H.C. Wainwright & Co. is acting as the exclusive placement agent for the offering.

The gross proceeds to the Company from the offering are expected to be approximately $5.0 million, before deducting the placement agent’s fees and other offering expenses payable by the Company. The Company intends to use the net proceeds from this offering for general corporate purposes, which includes, without limitation, ongoing research and pre-clinical studies, clinical trials, the development of new biological and pharmaceutical technologies, investing in or acquiring companies that are synergistic with or complementary to the Company’s technologies, licensing activities related to its current and future product candidates, and to the development of emerging technologies, investing in or acquiring companies that are developing emerging technologies, licensing activities, or the acquisition of other businesses and working capital.
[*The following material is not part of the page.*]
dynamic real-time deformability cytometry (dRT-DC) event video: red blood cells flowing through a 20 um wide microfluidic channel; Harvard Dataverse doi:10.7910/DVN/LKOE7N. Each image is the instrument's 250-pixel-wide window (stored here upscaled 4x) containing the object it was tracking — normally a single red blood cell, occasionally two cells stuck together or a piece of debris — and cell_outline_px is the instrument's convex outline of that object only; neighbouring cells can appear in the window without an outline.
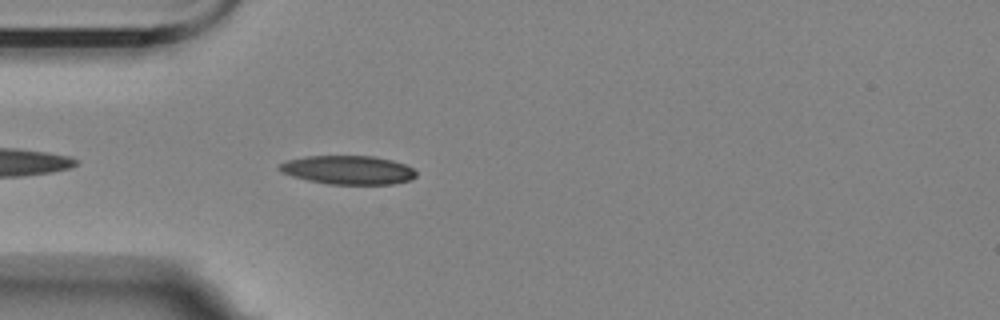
{"species": "Egyptian fruit bat (a non-hibernating species)", "species_latin": "Rousettus aegyptiacus", "temperature_condition": "room temperature", "stored_images_in_passage": 4, "camera_frame_rate_fps": 3000, "um_per_image_px": 0.085, "animal": {"sex": "female"}, "frame": {"image": 1, "passage_image": 4, "time_ms": 4.333, "image_size_px": [1000, 320], "cell_outline_px": [[416, 176], [408, 180], [392, 184], [328, 184], [308, 180], [292, 176], [280, 172], [276, 168], [280, 164], [288, 160], [304, 156], [372, 156], [392, 160], [404, 164], [412, 168], [416, 172]], "centroid_in_image_um": [29.55, 14.44], "position_along_channel_um": 55.5, "area_um2": 22.83}}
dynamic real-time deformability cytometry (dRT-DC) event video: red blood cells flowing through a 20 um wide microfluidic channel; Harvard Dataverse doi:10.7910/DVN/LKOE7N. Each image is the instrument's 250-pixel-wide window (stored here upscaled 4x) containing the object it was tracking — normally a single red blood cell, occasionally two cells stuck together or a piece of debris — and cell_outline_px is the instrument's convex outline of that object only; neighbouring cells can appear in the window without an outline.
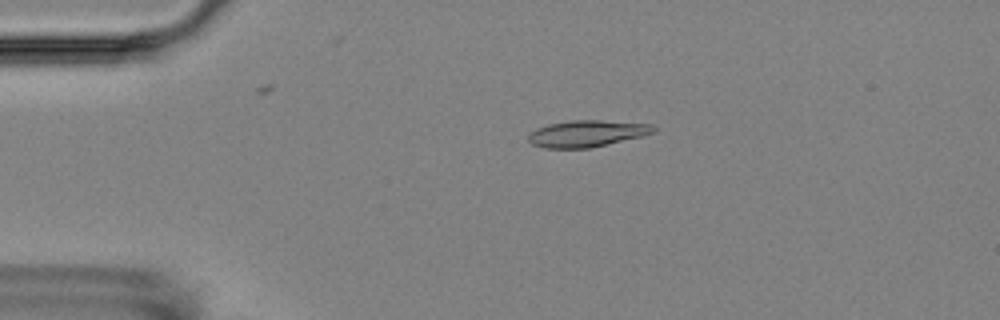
{"species": "Egyptian fruit bat (a non-hibernating species)", "species_latin": "Rousettus aegyptiacus", "temperature_condition": "room temperature", "stored_images_in_passage": 5, "camera_frame_rate_fps": 3000, "um_per_image_px": 0.085, "animal": {"sex": "female"}, "frame": {"image": 1, "passage_image": 3, "time_ms": 2.333, "image_size_px": [1000, 320], "cell_outline_px": [[656, 132], [640, 136], [588, 148], [544, 148], [532, 144], [528, 140], [528, 132], [536, 128], [548, 124], [572, 120], [600, 120], [652, 124], [656, 128]], "centroid_in_image_um": [49.84, 11.34], "position_along_channel_um": 35.2, "area_um2": 19.31}}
The securities described above are being offered pursuant to a registration statement on Form S-1 (File No. 333-286889) originally filed with the Securities and Exchange Commission ("SEC") on May 1, 2025 and declared effective on May 6, 2025. The offering is being made only by means of a prospectus, which is part of the effective registration statement. A preliminary prospectus relating to the offering has been filed with the SEC. When available, electronic copies of the final prospectus may be obtained for free on the SEC’s website located at View Source and may also be obtained by contacting H.C. Wainwright & Co., LLC at 430 Park Avenue, 3rd Floor, New York, NY 10022, by phone at (212) 856-5711 or e-mail at [email protected].

This press release does not constitute an offer to sell or the solicitation of an offer to buy any of the securities described herein, nor shall there be any sale of these securities in any state or other jurisdiction in which such an offer, solicitation or sale would be unlawful prior to registration or qualification under the securities laws of any such state or other jurisdiction.